- Objective 1: In the exhibit essay below, from what distance does Pierre Schwartz photograph each goalpost?
- Objective 2: Please carry on the exhibit essay below from the point where it stops.

Les Douches La Galerie has the pleasure of presenting 'The Persistence of Landscaping', an exhibit that brings together Aymeric Fouquez's series North and Pierre Schwarz's series Goalposts. Through images of military cemeteries of the First World War and football goalposts, respectively, the peculiar visions of these two photographers document the space and transformations surrounding them. These are photographs to be seen over and over again during our summer exhibit.
On the Series Goalposts by Pierre Schwartz and North by Aymeric Fouquez
'I've always associated military cemeteries with things far removed from their primary function and thought of them as particularly well maintained playing fields.' At the end of the 1970s, Aymeric Fouquez's grandmother regularly took him to play in the neighbouring British cemetery in Marquoin, in the Pas-de-Calais, and he still distinctly remembers 'the high quality of the freshly mown grass that immediately gave [him] the feeling of being a star footballer (1)'. Yet football is only the most unexpected similarity between the two collections of photographs brought together in this exhibit: Fouquez's photographs of military cemeteries and Pierre Schwartz's series on football goalposts.
To begin with, each series is the result of many years of work, and given their scope, they both border on the obsessive. From 1990 to 2008, Pierre Schwartz produced images of fifteen hundred goalposts from around the world; since 2004 Aymeric Fouquez has photographed several hundred military cemeteries in the north of France and in the east of Belgium. Though they are both undeniably serial in nature, these works do not therefore share the same systematic quality. Schwartz's photographs adhere to a strict protocol, while Fouquez's display a great variety of points of view. The goalposts are photographed frontally, and always from the same eleven-metre distance of a penalty kick. They appear perfectly centred within the image's rectangular format. The cemeteries are seen from near and far, captured entirely or only partially within the image's frame. Unlike Schwartz, whose methodological rigour does not exclude expressive skies and the effects of backlighting lent by his choice of black and white, Fouquez sticks to wintry white light that traces no shadows and neutralises all colours. Although formally very different, both of these works are at heart documentary, owing a certain debt to the photographic objectivity of Bernd and Hilla Becher. Yet while one can quite easily speak of a typology of goalposts, whose systematic repetition of the same motif highlights their individual differences (from the regulation cage to the improvised posts or the net painted on a wall), the idea of 'inventory' is actually more apt for describing Fouquez's approach, which does not concentrate on the undeniably real morphological variations of cemeteries.

- Records provided:

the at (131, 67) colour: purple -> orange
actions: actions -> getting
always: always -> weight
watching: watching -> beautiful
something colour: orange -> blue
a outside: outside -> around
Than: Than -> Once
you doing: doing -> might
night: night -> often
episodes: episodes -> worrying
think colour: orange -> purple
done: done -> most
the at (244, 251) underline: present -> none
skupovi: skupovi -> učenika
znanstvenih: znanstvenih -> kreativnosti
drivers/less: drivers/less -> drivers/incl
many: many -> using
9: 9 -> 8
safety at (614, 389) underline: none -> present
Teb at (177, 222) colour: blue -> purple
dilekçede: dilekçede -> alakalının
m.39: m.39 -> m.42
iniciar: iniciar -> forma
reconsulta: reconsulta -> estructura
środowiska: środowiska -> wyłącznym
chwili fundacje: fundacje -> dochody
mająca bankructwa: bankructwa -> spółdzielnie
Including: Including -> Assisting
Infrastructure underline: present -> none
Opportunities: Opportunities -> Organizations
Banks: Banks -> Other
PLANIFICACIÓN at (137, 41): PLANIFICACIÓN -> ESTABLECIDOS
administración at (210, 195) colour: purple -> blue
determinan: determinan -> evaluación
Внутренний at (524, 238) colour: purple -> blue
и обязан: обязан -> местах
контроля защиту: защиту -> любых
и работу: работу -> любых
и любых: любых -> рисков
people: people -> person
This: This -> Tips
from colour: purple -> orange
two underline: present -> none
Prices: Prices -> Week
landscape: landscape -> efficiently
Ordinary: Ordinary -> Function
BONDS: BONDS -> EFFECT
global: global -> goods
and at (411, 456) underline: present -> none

- Expected output 1: From eleven meters, the distance of a penalty kick.

- Expected output 2:
At the same time, these works seem to deal less with motifs than with spaces: the enclosing walls of the military cemetery and the football pitch delimited by the goalposts. Might they both in fact belong to the very trendy category of 'heteroptopias' as defined by Michel Foucault (2)? They clearly do share many of the characteristics of 'places of this kind [that] are outside of all places'. Cemeteries, like other sacred spaces, are obviously of this type, although the same is not explicitly true of playing fields. Nevertheless it would be remiss not to acknowledge, as Foucault does in the case of theatres and cinemas, that 'the heterotopia is capable of juxtaposing in a single real place several spaces, several sites that are in themselves incompatible'. The amateur football pitches photographed by Pierre Schwartz are in fact places that awaken the imagination of players who eagerly project themselves into the dreamed of space of professional football. (This is particularly evident in a photograph taken in Sarajevo in 2008 where the projectors of a pitch that is clearly destined for matches of a higher classification are visible in the background.) They are also places of communion that Schwartz likens to 'sacred spaces'. This sacralisation of the football pitch echoes the inverse desacralisation of military cemeteries that have turned into profane spaces for relaxation, according to Fouquez.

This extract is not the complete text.